[Dataset records]
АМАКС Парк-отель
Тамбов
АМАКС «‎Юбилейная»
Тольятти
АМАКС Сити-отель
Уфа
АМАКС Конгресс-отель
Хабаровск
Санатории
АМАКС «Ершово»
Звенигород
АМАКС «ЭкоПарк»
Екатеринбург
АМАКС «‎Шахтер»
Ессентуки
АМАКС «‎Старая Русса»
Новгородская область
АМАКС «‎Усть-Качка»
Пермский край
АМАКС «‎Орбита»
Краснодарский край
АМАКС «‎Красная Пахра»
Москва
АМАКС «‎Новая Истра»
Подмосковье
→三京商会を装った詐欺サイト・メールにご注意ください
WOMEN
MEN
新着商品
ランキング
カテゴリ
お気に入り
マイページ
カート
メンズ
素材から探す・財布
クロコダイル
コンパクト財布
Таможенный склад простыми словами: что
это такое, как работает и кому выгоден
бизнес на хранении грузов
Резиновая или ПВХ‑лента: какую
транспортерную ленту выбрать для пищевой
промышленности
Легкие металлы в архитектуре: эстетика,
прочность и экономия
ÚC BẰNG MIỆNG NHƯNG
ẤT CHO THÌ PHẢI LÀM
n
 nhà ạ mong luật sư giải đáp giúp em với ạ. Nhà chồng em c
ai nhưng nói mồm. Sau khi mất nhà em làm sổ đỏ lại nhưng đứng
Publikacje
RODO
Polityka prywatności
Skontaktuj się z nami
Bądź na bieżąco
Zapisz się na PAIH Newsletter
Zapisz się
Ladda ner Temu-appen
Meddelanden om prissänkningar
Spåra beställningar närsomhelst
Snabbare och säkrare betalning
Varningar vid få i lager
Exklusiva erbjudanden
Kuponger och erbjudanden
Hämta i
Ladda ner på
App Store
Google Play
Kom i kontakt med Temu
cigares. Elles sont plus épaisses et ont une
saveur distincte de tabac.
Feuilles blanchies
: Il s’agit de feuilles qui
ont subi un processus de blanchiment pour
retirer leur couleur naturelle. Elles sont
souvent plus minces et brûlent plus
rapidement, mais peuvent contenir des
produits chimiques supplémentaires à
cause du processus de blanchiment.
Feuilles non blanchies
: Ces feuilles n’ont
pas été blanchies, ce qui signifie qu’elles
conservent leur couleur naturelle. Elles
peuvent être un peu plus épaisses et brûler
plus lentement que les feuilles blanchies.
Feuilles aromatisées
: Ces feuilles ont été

Job item = Edit the entries so that "АМАКС" is replaced by "AMAKS" everywhere it appears, and leave all other text unchanged.

Result of the task =
AMAKS Парк-отель
Тамбов
AMAKS «‎Юбилейная»
Тольятти
AMAKS Сити-отель
Уфа
AMAKS Конгресс-отель
Хабаровск
Санатории
AMAKS «Ершово»
Звенигород
AMAKS «ЭкоПарк»
Екатеринбург
AMAKS «‎Шахтер»
Ессентуки
AMAKS «‎Старая Русса»
Новгородская область
AMAKS «‎Усть-Качка»
Пермский край
AMAKS «‎Орбита»
Краснодарский край
AMAKS «‎Красная Пахра»
Москва
AMAKS «‎Новая Истра»
Подмосковье
→三京商会を装った詐欺サイト・メールにご注意ください
WOMEN
MEN
新着商品
ランキング
カテゴリ
お気に入り
マイページ
カート
メンズ
素材から探す・財布
クロコダイル
コンパクト財布
Таможенный склад простыми словами: что
это такое, как работает и кому выгоден
бизнес на хранении грузов
Резиновая или ПВХ‑лента: какую
транспортерную ленту выбрать для пищевой
промышленности
Легкие металлы в архитектуре: эстетика,
прочность и экономия
ÚC BẰNG MIỆNG NHƯNG
ẤT CHO THÌ PHẢI LÀM
n
 nhà ạ mong luật sư giải đáp giúp em với ạ. Nhà chồng em c
ai nhưng nói mồm. Sau khi mất nhà em làm sổ đỏ lại nhưng đứng
Publikacje
RODO
Polityka prywatności
Skontaktuj się z nami
Bądź na bieżąco
Zapisz się na PAIH Newsletter
Zapisz się
Ladda ner Temu-appen
Meddelanden om prissänkningar
Spåra beställningar närsomhelst
Snabbare och säkrare betalning
Varningar vid få i lager
Exklusiva erbjudanden
Kuponger och erbjudanden
Hämta i
Ladda ner på
App Store
Google Play
Kom i kontakt med Temu
cigares. Elles sont plus épaisses et ont une
saveur distincte de tabac.
Feuilles blanchies
: Il s’agit de feuilles qui
ont subi un processus de blanchiment pour
retirer leur couleur naturelle. Elles sont
souvent plus minces et brûlent plus
rapidement, mais peuvent contenir des
produits chimiques supplémentaires à
cause du processus de blanchiment.
Feuilles non blanchies
: Ces feuilles n’ont
pas été blanchies, ce qui signifie qu’elles
conservent leur couleur naturelle. Elles
peuvent être un peu plus épaisses et brûler
plus lentement que les feuilles blanchies.
Feuilles aromatisées
: Ces feuilles ont été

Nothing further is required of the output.